**TO DO:** Check each line of the entries. Copy the ones that contain the string "pinky".

**MATERIAL TO PROCESS:**
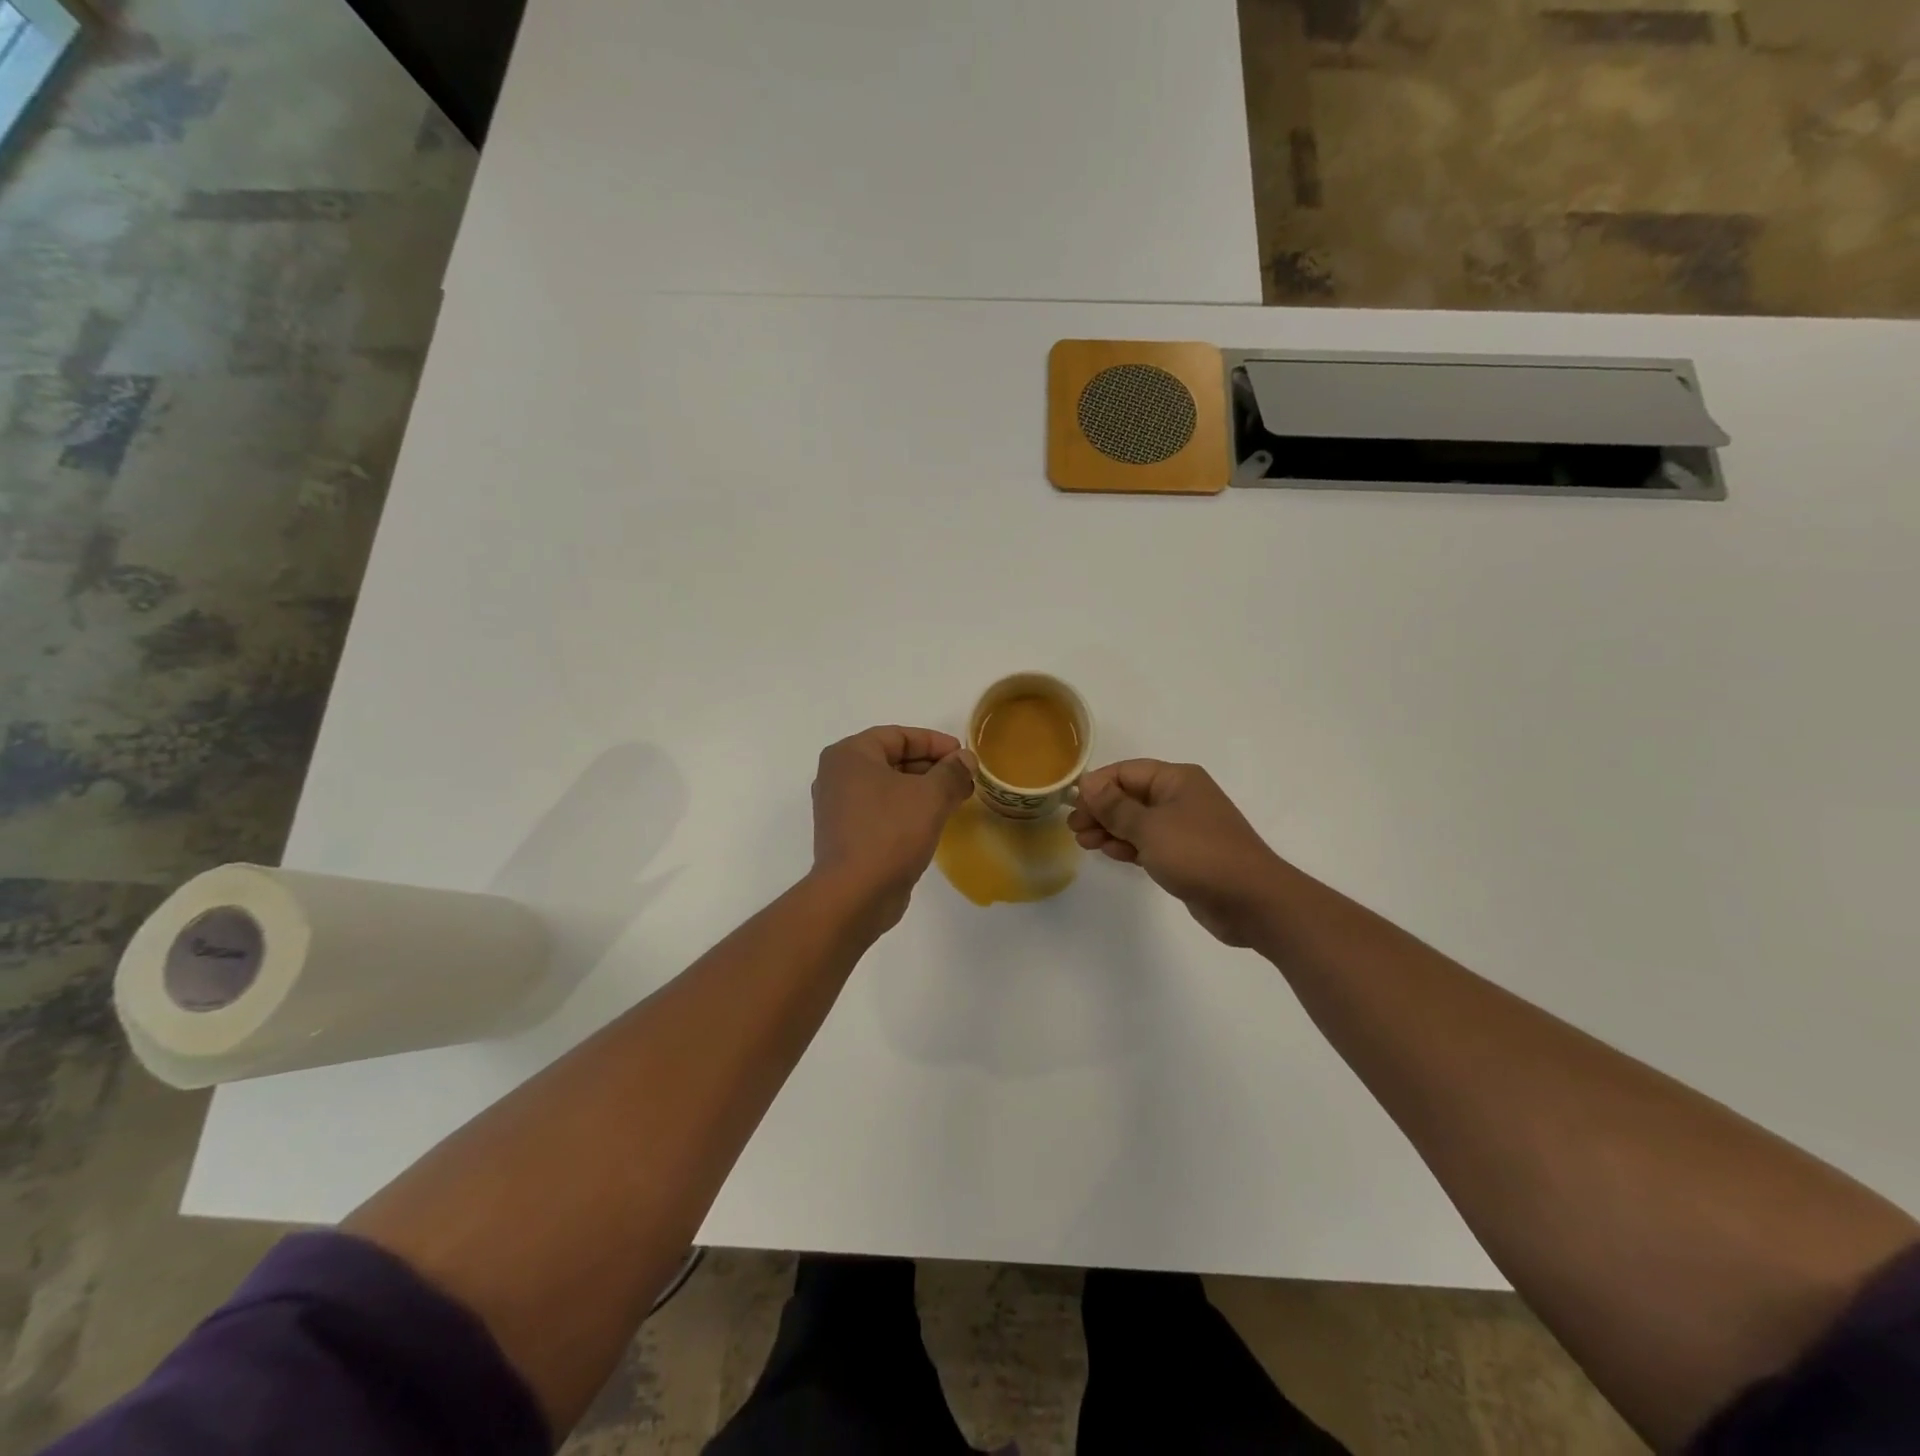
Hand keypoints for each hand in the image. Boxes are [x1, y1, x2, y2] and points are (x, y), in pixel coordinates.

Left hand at [811, 726, 976, 926]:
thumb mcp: (930, 796)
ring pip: (889, 787)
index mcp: (849, 755)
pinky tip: (934, 821)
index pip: (898, 736)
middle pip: (892, 759)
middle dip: (931, 766)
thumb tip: (966, 760)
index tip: (963, 755)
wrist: (855, 895)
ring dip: (923, 789)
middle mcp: (838, 776)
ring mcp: (839, 808)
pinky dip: (908, 810)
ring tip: (956, 798)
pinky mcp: (847, 835)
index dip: (935, 742)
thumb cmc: (890, 832)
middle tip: (964, 778)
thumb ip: (952, 772)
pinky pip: (882, 811)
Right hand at [1069, 761, 1284, 946]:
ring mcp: (1185, 827)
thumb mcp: (1150, 828)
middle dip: (1101, 810)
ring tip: (1084, 843)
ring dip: (1110, 829)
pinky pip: (1149, 842)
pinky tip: (1108, 852)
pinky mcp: (1185, 854)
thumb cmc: (1198, 854)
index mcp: (1177, 779)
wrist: (1251, 901)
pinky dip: (1128, 845)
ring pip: (1137, 821)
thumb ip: (1115, 807)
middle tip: (1074, 828)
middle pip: (1130, 796)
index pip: (1127, 772)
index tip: (1072, 805)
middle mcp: (1181, 797)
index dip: (1097, 786)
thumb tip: (1088, 784)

**EXERCISE OUTPUT:**
pinky tip: (934, 821)
pinky dip: (908, 810)
pinky mcp: (847, 835)
pinky pip: (882, 811)
pinky pip: (1149, 842)
pinky tip: (1108, 852)
pinky mcp: (1185, 854)
pinky dip: (1128, 845)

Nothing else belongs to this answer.